Daniel Shaw daniel at afrinic.net
Mon Sep 5 12:17:13 UTC 2016


> On 5 Sep 2016, at 3:38 PM, Daniel Shaw <daniel at afrinic.net> wrote:
> 
> 
>> On 5 Sep 2016, at 3:35 PM, Isaya Ntilema <isayantilema at ymail.com> wrote:
>> 
>> Hello Daniel..,
>> 
>> I want to monitor, all BGP sessions in my router and  ospf and is-is neighbor relations. 
>> 
> 

A little more on what we got working:

While I didn’t do this myself, I’ve asked the colleague who did to write up a detailed blog post at some time in the future.

In the mean time, I took a look at what was deployed on our monitoring system and the configs in Git.

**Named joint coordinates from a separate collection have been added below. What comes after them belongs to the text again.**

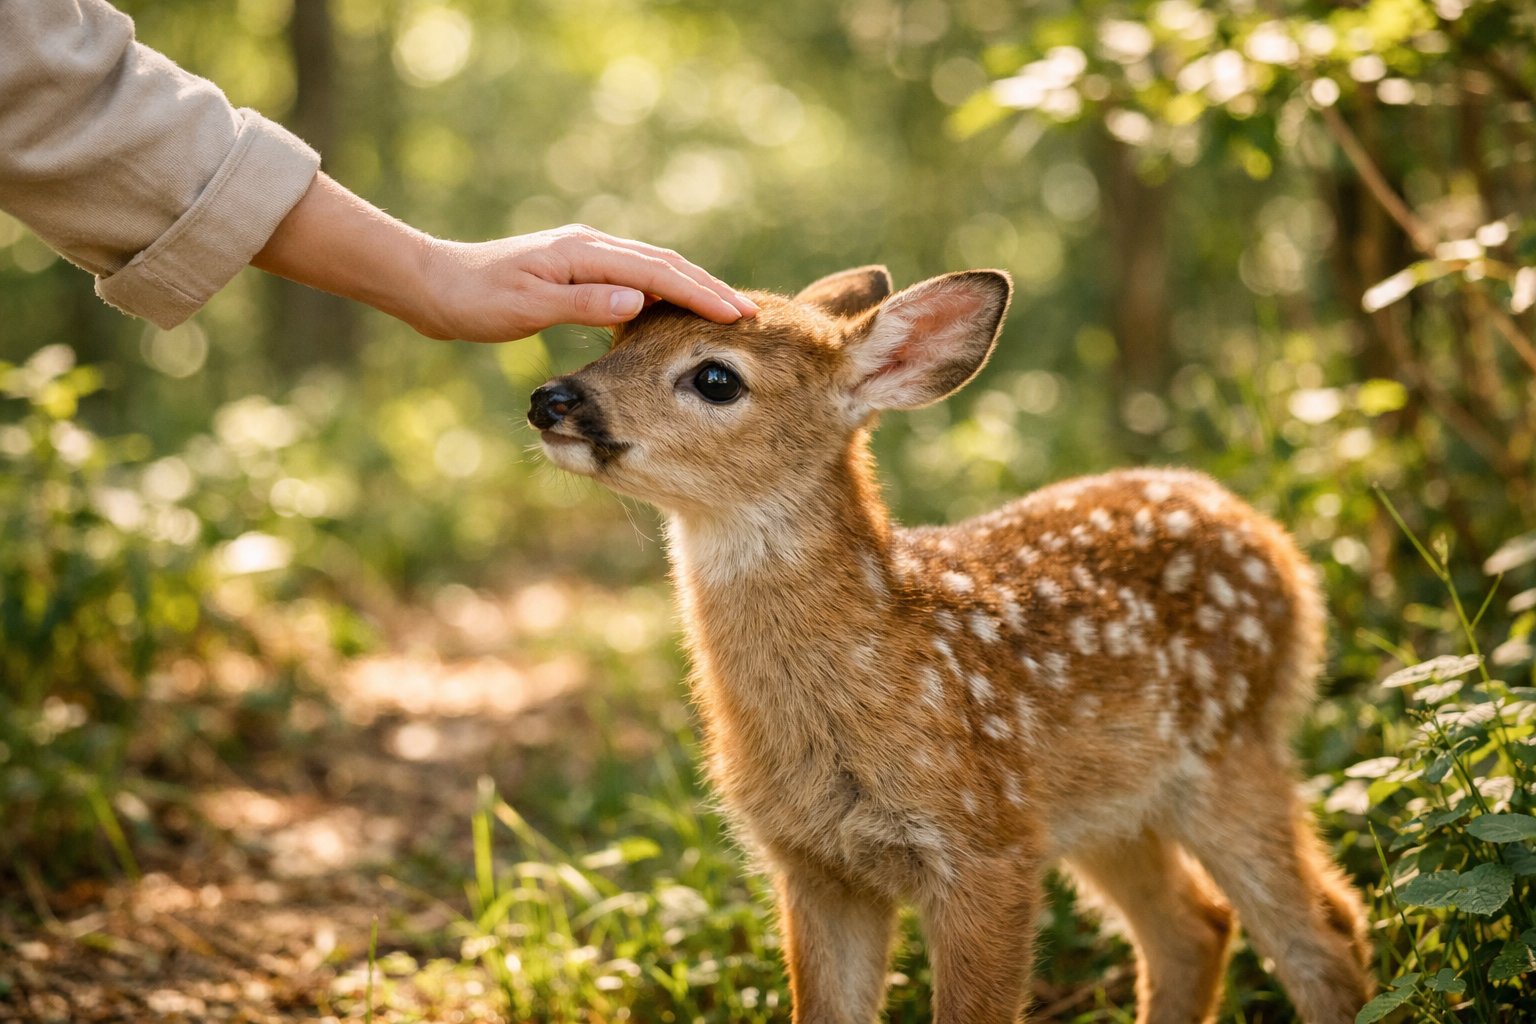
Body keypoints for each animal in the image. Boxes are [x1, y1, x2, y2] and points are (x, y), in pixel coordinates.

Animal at [526, 266, 1373, 1024]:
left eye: (715, 378)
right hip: (1105, 807)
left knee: (1326, 926)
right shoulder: (814, 864)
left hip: (1231, 746)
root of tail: (1280, 547)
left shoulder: (983, 846)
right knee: (1193, 928)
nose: (551, 398)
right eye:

The check_bgp Nagios plugin script has the following header:

#!/usr/bin/perl -w
# nagios: +epn
#
# check_bgp - nagios plugin
#
# Copyright (C) 2006 Larry Low
#
# This program is free software; you can redistribute it and/or
# modify it under the terms of the GNU General Public License
# as published by the Free Software Foundation; either version 2
# of the License, or (at your option) any later version.
<snip>
# Report bugs to:  llow0 at yahoo.com

It was found here I believe: https://exchange.nagios.org/directory/Plugins/Network-Protocols/BGP-2D4/check_bgp/details

As I mentioned it uses SNMP (as opposed to other ways of getting data off routers). As we already had SNMP set up for other things and an existing Nagios alerting systems, this made it easy to use that.

The exchange.nagios.org site is a decent resource for various Nagios related stuff.